In the past few years, we have trained over 14,000 remote mappers from all over the world to map from satellite images and over 3000 field mappers to add their local knowledge to these base maps, mostly using smartphone applications like Maps.Me. Since the project was founded, our volunteers added more than 4,700,000 buildings and 265,000 km of road networks, along with thousands of settlement names and POIs to OpenStreetMap.

New priorities – 1. Find the village

So, we now know where to find traces of human settlements, but how do we delineate each settlement and, more importantly, how do we know what the name of the settlement is? The delimitation of settlements is not easy, the structure of the settlement is often region dependent. What does it mean? In the Ruvuma region (southern Tanzania) the settlements are well separated on the map. In contrast, in agricultural areas of the Shinyanga region, delimitation sometimes seems an impossible task.

According to the data created by Digital Globe and funded by the Gates Foundation, approximately 17 million buildings are in Tanzania. By the time of this study made, the OSM community is mapped circa 11 million building so far, so using buildings data from OpenStreetMap is not enough, we had to use a different source to identify the settlement pattern. To map populations, we used the previously mentioned data from the Gates Foundation and Facebook’s High-Resolution Population Density data for validation.


A building aggregation tool was prepared in ArcGIS to aggregate the building footprints (Polygon layer) to produce settlement layers.

  1. At first, buffer building footprints by 50m was created and merged
  2. Secondly, the merged multipolygons was divided into single polygons.
  3. Each settlement patterns area was measured, also the covered buildings were counted for each “building cluster”. These two data can help us to calculate:
    • Building density (number of buildings / total area)
    • Number of buildings, which data can help to predict the number of the population
    • The building density and building number can help in the classification of settlements
      • urban or rural area
      • Settlement type: hamlet, village, or town
  4. During the post-process, sharp angles in polygon were outlined and made smoother to improve aesthetic or cartographic quality. Finally, the unwanted “holes” from polygons were eliminated.


Using this data, we can identify the settlement pattern which can help us creating settlement boundaries for bigger villages, – especially with high building density – and adding to OSM.


New priorities – 2. Name the village

And what about the names of the settlements? Local volunteers can help us identify all the names of circa 10,000 – 12,000 settlements in Tanzania, OR we can try to find some open-source data which contains this information. Recruiting hundreds of volunteers from all over the country is beyond our power, so we need to focus on the second SOLUTION in most places. Fortunately, we have some open source data from The United Republic of Tanzania – Government Basic Statistics Portal, like health facilities or schools, or waterpoints located all over Tanzania.  

Our project objective is to add the missing village names in Tanzania, using open source government data about water sources in Tanzania.

Water Points Location in Rural Water Supply – 2015-2016


Method for the estimation of village position

The shared database contains about 87,000 water sources, which can be lakes, rivers, machine drilled boreholes or springs. The database also contains the physical condition (quality, quantity) of the water sources as well as their spatial location, indicating, for example, the village name where the water source is, or the nearest village to it. This data helps us determine the name of the village in OSM.

To understand how the village data POIs is created, as well as their actual location for the potential settlement, it is necessary to describe each step of spatial analysis and data management:

Step 1: Thiessen polygons were calculated from the waterpoints layer, to get the influence zone of each waterpoint.


Step 2: The Voronoi polygons were merged by attribute, where the village name is the same.


Step3: In the same time, Mean center was calculated for the points inside a Voronoi polygon potential position of the village. (Since in a few cases the name of a village occurs more than once in the country, a “village+district” column was used to help us to find the real mean center.)


Data management

The created point data was split by attribute and saved to a *.geojson file. Each file contains the potential village POIs for each District. 

In summary

The Voronoi polygon assigns the area where the village is located (or has to be).

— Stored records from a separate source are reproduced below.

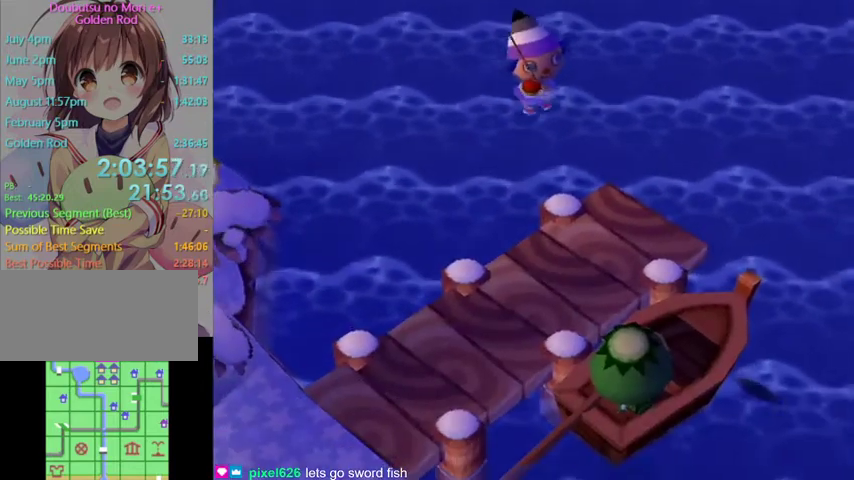
{"buttons": ["L1"], "left_stick": "down-right", "right_stick": "center", "events": [[367, "L1", "down"]]}
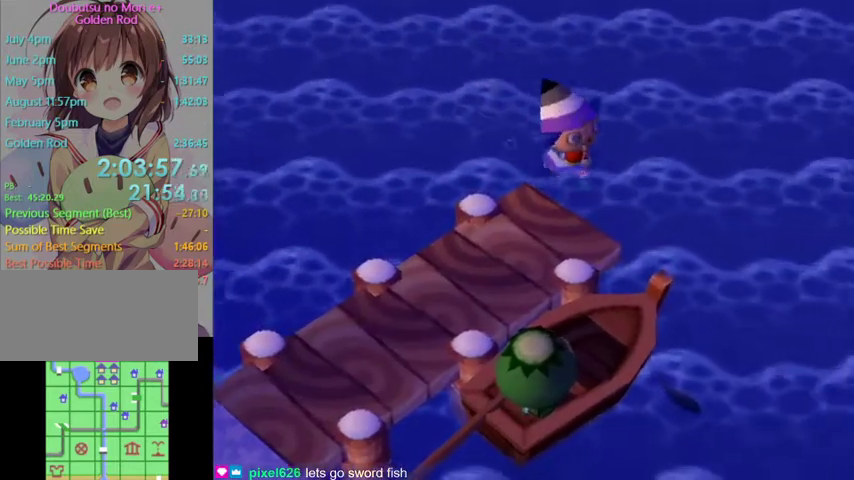
{"buttons": ["L1"], "left_stick": "down", "right_stick": "center", "events": [[300, "left_stick", "down"]]}
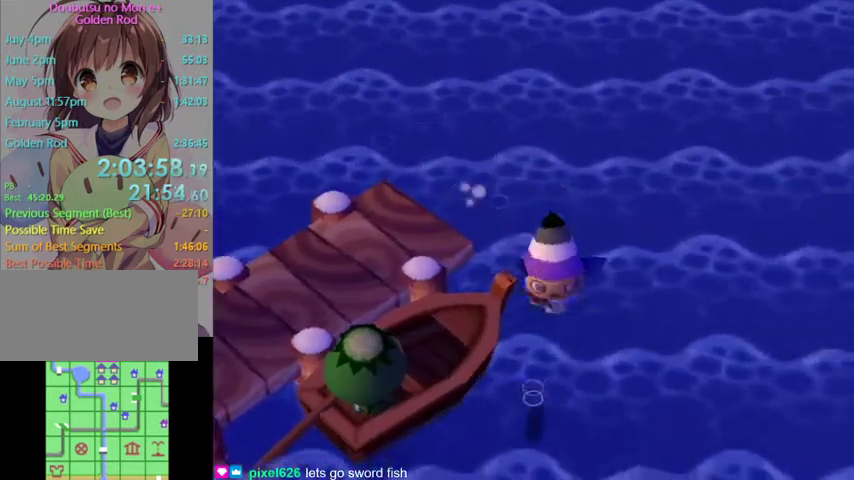
{"buttons": ["L1"], "left_stick": "up-left", "right_stick": "center", "events": [[67, "left_stick", "up-left"]]}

The village POI assigns the potential location of the settlement, BUT its accuracy depends on the number of water abstraction points and their location in/around the given settlement.

The mean center (village icon) for the Waterpoints (red dots) sometimes clearly shows the center of the settlement if these water points are evenly distributed within and around the settlement


In a well-mapped area – where, moreover, the settlements can be easily separated from each other – we did not have a difficult time with validation (mean centers before validation).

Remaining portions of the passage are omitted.